List of tasks =>
- A) In the article on Bunyaviridae nonstructural S proteins, by how much has the NSs protein in different viruses been shown to differ in amino acid sequence?
- B) List every abbreviation that the Bunyaviridae nonstructural S proteins article gives in parentheses.
- C) Continue the article on Bunyaviridae nonstructural S proteins from its last sentence.

Document passage =>
= Bunyaviridae nonstructural S proteins =

Bunyaviridae nonstructural S proteins (NSs) are synthesized by viral DNA/RNA and do not play a role in the replication or the viral protein coating. The nonstructural S segment (NSs) created by Bunyaviridae virus family, are able to interact with the human immune system, in order to increase their replication in infected cells. Understanding this mechanism can have global health impacts.

== Inhibition pathways ==
Within the Bunyaviridae virus family, specifically phlebovirus genus, there has been multiple pathways of the inhibition of the immune response. NSs proteins are able to interact with interferon (INF) pathways, but the mechanism varies from virus to virus. The NSs protein in different viruses have been shown to differ in amino acid sequence by up to 85%.

=== Rift Valley Fever Virus (RVFV) ===

NSs protein is distributed throughout the cytoplasm and nucleus of the RVFV-infected cell. The protein created fiber-like substances within the nucleus. NSs in RVFV to the SAP30 region of DNA in the nucleus of the cell, which is an important promotor region of INF-b. Many other NSs proteins in the Bunyaviridae virus family do not function in this same way.

Exercise data =>
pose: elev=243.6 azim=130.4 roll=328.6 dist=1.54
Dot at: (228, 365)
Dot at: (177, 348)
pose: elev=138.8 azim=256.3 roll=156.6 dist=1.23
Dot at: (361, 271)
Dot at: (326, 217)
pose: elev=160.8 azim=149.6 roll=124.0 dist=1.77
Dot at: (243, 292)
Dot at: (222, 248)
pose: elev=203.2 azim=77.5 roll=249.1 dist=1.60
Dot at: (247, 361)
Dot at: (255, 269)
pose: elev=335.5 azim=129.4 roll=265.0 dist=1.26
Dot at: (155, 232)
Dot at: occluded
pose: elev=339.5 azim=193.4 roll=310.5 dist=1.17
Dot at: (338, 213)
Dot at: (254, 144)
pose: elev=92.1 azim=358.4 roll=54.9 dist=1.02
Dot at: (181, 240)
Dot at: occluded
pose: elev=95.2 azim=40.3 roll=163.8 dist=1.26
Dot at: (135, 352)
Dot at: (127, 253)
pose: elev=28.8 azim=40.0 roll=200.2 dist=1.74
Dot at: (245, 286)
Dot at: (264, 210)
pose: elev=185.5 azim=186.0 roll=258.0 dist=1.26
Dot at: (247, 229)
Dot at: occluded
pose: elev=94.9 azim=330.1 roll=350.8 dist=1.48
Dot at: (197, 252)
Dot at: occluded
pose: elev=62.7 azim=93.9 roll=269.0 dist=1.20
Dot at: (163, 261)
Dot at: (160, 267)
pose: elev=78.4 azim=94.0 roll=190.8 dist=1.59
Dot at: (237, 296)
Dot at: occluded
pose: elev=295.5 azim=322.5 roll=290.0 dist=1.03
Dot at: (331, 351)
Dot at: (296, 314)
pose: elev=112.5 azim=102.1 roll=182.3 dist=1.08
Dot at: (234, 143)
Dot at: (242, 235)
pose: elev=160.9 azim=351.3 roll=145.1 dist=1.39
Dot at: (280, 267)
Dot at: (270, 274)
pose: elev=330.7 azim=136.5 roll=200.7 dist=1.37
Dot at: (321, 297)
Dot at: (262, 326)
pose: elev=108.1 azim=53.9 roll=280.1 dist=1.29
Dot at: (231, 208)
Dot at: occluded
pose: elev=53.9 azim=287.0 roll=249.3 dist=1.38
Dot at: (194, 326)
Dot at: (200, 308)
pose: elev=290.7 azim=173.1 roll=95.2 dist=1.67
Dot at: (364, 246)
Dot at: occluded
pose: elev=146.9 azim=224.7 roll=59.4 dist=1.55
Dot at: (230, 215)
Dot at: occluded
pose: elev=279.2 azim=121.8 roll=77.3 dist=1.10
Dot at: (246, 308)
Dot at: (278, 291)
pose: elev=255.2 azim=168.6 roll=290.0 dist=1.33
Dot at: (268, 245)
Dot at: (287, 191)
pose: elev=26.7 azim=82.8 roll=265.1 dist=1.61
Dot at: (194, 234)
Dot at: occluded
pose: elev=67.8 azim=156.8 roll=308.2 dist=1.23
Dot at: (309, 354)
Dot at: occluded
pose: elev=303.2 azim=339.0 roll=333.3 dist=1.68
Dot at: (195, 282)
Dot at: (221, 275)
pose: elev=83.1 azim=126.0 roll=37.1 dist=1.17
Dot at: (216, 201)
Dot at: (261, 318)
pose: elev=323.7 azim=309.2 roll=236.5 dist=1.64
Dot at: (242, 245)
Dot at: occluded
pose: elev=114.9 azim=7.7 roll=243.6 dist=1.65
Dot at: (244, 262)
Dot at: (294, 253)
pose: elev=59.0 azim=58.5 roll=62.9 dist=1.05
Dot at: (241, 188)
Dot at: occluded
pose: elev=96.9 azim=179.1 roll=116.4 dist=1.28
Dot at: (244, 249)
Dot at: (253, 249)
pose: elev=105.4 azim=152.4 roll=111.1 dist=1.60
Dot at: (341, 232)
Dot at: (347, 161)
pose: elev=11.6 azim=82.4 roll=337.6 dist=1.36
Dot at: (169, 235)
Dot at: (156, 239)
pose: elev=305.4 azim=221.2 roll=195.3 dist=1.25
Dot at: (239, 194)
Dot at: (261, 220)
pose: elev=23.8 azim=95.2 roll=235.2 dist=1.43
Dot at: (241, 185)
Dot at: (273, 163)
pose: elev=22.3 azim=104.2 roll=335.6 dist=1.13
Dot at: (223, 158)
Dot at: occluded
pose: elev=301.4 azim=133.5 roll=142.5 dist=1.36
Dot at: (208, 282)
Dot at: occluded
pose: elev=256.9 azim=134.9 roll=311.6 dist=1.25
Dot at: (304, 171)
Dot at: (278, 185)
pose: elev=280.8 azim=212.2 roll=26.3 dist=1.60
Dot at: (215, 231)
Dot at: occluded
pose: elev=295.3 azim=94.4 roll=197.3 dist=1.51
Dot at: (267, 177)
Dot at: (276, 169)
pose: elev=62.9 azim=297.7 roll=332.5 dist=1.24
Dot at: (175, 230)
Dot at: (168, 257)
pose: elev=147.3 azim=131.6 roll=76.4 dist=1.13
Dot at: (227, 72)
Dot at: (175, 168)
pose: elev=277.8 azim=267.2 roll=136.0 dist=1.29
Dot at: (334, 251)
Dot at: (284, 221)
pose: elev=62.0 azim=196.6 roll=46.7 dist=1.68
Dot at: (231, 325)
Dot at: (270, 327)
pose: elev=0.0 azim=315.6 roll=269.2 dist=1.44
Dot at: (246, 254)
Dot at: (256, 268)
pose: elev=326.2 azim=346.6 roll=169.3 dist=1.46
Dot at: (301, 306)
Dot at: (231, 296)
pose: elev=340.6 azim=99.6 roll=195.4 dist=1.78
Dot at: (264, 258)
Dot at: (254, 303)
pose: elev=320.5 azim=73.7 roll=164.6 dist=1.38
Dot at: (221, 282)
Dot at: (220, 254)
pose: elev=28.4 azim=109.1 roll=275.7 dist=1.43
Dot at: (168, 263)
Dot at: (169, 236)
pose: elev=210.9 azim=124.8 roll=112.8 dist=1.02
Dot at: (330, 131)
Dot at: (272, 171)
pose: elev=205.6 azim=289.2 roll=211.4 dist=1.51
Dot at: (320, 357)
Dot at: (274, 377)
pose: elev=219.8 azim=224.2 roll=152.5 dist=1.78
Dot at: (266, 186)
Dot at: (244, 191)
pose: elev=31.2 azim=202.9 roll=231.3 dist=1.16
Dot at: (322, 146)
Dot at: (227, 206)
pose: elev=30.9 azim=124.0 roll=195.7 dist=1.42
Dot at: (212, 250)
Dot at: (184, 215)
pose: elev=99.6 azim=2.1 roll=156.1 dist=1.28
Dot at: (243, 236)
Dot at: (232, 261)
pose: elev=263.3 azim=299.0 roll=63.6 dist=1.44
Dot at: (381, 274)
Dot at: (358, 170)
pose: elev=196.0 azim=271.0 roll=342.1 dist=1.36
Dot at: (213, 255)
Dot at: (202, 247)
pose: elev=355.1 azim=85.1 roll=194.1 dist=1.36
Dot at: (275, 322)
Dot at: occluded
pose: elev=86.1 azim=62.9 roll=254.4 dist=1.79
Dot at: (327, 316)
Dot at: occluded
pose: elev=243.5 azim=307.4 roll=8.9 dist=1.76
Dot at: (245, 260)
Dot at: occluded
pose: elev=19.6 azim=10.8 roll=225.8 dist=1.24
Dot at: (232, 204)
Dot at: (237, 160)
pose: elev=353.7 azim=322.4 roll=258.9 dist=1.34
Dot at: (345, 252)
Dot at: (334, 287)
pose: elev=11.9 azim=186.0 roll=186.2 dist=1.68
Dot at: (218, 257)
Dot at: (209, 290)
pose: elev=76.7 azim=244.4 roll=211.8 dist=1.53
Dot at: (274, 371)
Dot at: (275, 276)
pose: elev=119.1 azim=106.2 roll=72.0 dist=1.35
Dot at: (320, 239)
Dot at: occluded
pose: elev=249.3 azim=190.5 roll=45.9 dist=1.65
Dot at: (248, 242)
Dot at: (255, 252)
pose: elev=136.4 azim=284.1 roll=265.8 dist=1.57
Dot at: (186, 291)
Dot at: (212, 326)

Written responses =>
- A) Up to 85%.

- B) NSs, INF, RVFV

- C)
=== Severe Fever with Thrombocytopenia Syndrome Virus (SFTSV) ===

Although the exact target of the SFTSV is unknown, many believe that the virus attacks human hemopoietic cells. It has been shown that upstream molecules of INFs are unchanged in infected cells, such as MAVS, TRAF6 and TRAF3. This suggests that INFs are still being produced, but they have no effect and are undetectable in people's blood serum. The NSs protein in SFTSV has been shown to interfere with TBK1 which is needed in the activation of both IRF and NF-κB pathways.

=== Uukuniemi virus (UUKV) ===

UUKV is a non-human pathogen that still creates a NSs protein. The NSs protein has only been shown to weakly interact with the 40s subunit of ribosomes and MAVS.

=== Arumowot virus (AMTV) ===
AMTV is another non-human pathogen and its NSs protein is quickly degraded by proteasomes, and therefore doesn't cause infection in humans.